Every religion has it: the conservative vs. liberal rhetoric. The conservatives want to preserve the strictest reading of the sacred texts to preserve life as they know it (and want everyone else to live it). The liberals want to read the sacred texts allegorically or through a personal lens, feeling free to take or leave whatever fits their situation. Yet both extremes do the same thing: attempt to control God with rhetoric. L.D. Wenzel, an American author living in Norway, addresses this specifically in the Christian context. In his story about an undergraduate caught in the conservative vs. liberal wars on an American campus, the honest fallout of his encounters with both camps forces us to admit that any full theological account of God has to leave room for mystery and truth beyond words.
Morrie, a transfer student from a community college to a large evangelical college in midwestern America, enters college like any other student: seeking the truth about himself, his future, and the world around him. True to form, these questions very quickly center on his relationships with young women, even against the backdrop of the conservative vs. liberal wars across campus. Two slightly otherworldly mentors appear in Morrie’s life, both showing him how to discern the true motives behind people’s actions (both his own and others’) yet alternately offering very different possible responses. Once Morrie learns how to discern the heart behind people’s behavior, he is forced to choose whether he will manipulate that knowledge to his gain, or choose to love that person for their benefit. Will vulnerability be exploited or rewarded? And what does love really look like? Wenzel skillfully brings religious issues away from the rhetorical and ideological and into the very heart of our daily interactions with others, and the secret motives that drive what can look like noble behavior. He takes religion from the head to the heart in language accessible to the most nonreligious.

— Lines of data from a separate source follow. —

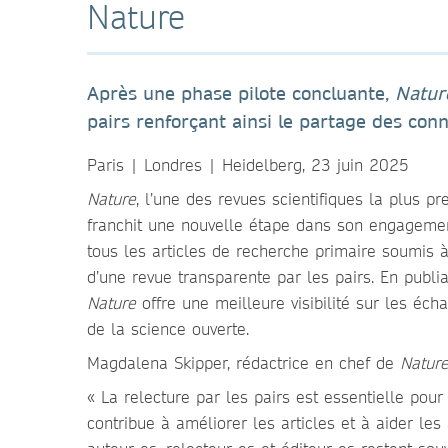
Nature
Après une phase pilote concluante,
Natu
pairs renforçant ainsi le partage des conn
Paris | Londres | Heidelberg, 23 juin 2025
Nature
, l’une des revues scientifiques la plus 
franchit une nouvelle étape dans son engageme
tous les articles de recherche primaire soumis 
d’une revue transparente par les pairs. En publia
Nature
offre une meilleure visibilité sur les éch
de la science ouverte.
Magdalena Skipper, rédactrice en chef de
Natur
« La relecture par les pairs est essentielle pour g
contribue à améliorer les articles et à aider les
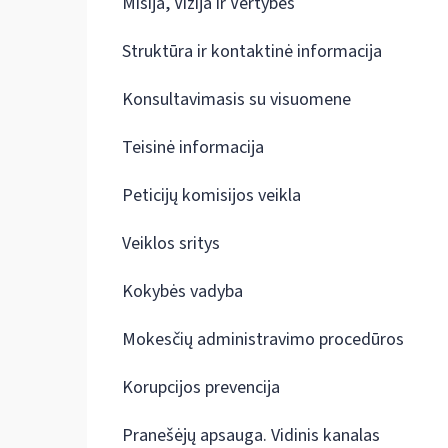
Misija, Vizija ir Vertybės
Struktūra ir kontaktinė informacija
Konsultavimasis su visuomene
Teisinė informacija
Peticijų komisijos veikla
Veiklos sritys
Kokybės vadyba
Mokesčių administravimo procedūros
Korupcijos prevencija
Pranešėjų apsauga. Vidinis kanalas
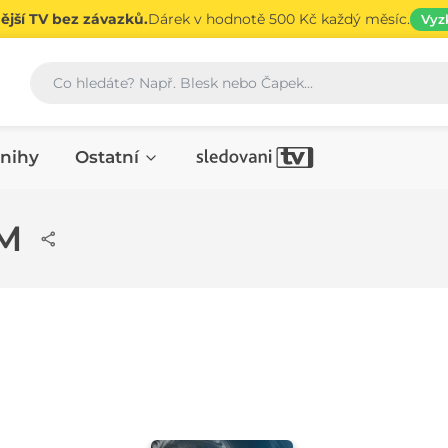
jší TV bez závazků.
Dárek v hodnotě 500 Kč každý měsíc.
Vyz
Vyhledávání
nihy
Ostatní
UM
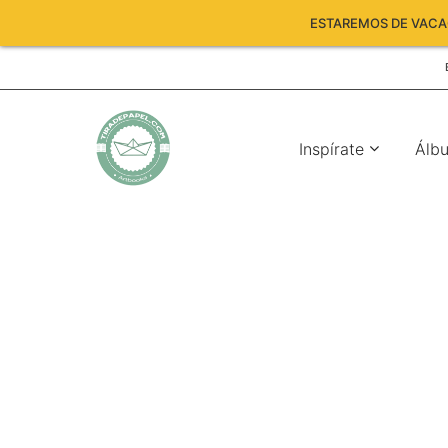
ESTAREMOS DE VACAC
Inspírate
Álb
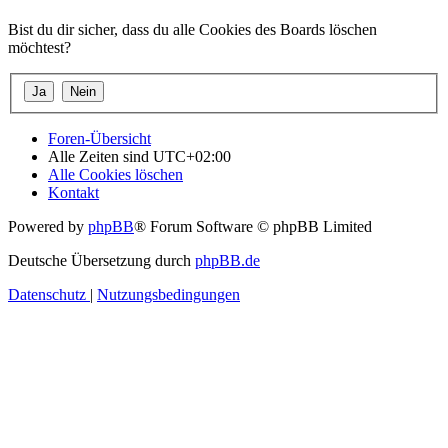
Bist du dir sicher, dass du alle Cookies des Boards löschen
möchtest?
Foren-Übersicht
Alle Zeiten sind
UTC+02:00
Alle Cookies löschen
Kontakt
Powered by
phpBB
® Forum Software © phpBB Limited
Deutsche Übersetzung durch
phpBB.de
Datenschutz
|
Nutzungsbedingungen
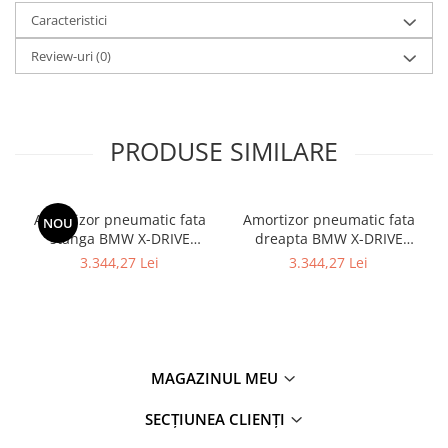
Kit revizie
Caracteristici
Suport cutie
Review-uri
(0)
DIFERENTIAL
Directie
Bieletă directie
PRODUSE SIMILARE
Cap de bara
Casetă directie
Amortizor pneumatic fata
Amortizor pneumatic fata
NOU
Scut caseta
stanga BMW X-DRIVE
dreapta BMW X-DRIVE
Electrice
37106877559 - BMW SERIA
37106877560 - BMW Seria 7
3.344,27 Lei
3.344,27 Lei
7 G11
- G11 G12
Acumulator
Alternator
Cablaj
MAGAZINUL MEU
Cameră
Electromotor
SECȚIUNEA CLIENȚI
Lampa spate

I spoke to the author by phone this week, and he shared that although his book has received good reviews in the United States, he’s been surprised at the positive feedback from young, not-necessarily-religious Norweigians he’s met at work and around town. Wenzel has written an honest story that puts the real heart issues of religion front and center, in a direct and simple way.
Those of us who have been on an American college campus in the recent past may find some of the minor details a bit dated – don’t let that trip you up. I found the characters interesting and believable – and when you get to the point in the book where things really take off, you’ll know it. That’s when you won’t be able to put it down. And the best part is that it wasn’t just entertainment – it really named some issues for me that I don’t think I had ever named so succinctly, even after an M.Div. These topics won’t interest everyone, but if they do, you know who you are. Wenzel has written an unassuming, quietly profound coming-of-age book that was a delight to discover and share.